Women - and men - have persisted in the face of discouragement, blocking, derision, bullying.  By persistently working towards their goals, they have given great gifts to humanity - in some cases - to themselves - in others.

Living a fulfilling life, a meaningful life, sometimes means going against the grain of societal boundaries.  But without that persistence, we would all be poorer for it.

On a personal note, my greatest conceit (if you will) was thinking that I could be successful as a weaver in the 20th and now, into the 21st century.  It was not an easy decision, nor has it been an 'easy' life.  But it has been enormously satisfying, when I look back over the 40+ years since I made that decision.  Never in my wildest dreams did I think I would travel to as many places as I have been, meet so many delightful people, all as interested in textiles as I am, write a book (or two!), grace the cover of Handwoven not once, but twice (thrice, if you count the collection of articles on colour I saw recently advertised.)
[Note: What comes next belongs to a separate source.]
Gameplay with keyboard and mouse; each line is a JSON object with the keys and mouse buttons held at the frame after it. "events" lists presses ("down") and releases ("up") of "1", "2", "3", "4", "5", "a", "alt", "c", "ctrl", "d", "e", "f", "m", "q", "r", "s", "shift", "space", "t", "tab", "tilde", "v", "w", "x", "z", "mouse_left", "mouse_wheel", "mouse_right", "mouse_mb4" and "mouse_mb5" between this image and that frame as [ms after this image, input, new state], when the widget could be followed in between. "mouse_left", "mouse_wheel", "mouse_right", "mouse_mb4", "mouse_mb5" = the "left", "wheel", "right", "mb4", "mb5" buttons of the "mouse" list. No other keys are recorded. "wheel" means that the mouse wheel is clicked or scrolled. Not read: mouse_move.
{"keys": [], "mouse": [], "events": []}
And all because I persisted.


6 comments:

Barb said...

Thank you!! Wonderful!

Peg Cherre said...

Indeed. Elizabeth Warren is a model for many of us. I've always been persistent, not taking 'failure' as an end, but instead as the motivation to try another way, approach the problem from a different side, or learn a new skill.

I find it interesting that in most of us, persistence is considered a virtue. But in those with various types of mental or emotional disabilities it is called "perseveration" instead of persistence and considered a problem. Just one more example of how we treat people differently.

lcampana said...

You are missing a very important fact. It wasn't the letter that caused Elizabeth Warren to be silenced. She violated Rule XIX of the U S Senate which forbids making disparaging remarks and character assaults of another Senator. The others that read the letter did not make specific character attacks of Sen. Sessions. There is a difference. She was not silenced for being liberal or for reading the letter. She was silenced for her remarks up to that point.

I do not expect our our Canadian friends and neighbors to understand all the rules of our Constitution and legislative bodies. I don't pretend to know the workings of your government.

It is better that we all just stick to weaving.

Diana said...

Laura's blog. Laura's opinion.

It's okay.

Michele said...

I'm with Diana. I loved this. Thanks.

Michele said...

I'm with Diana. I loved this. Thanks.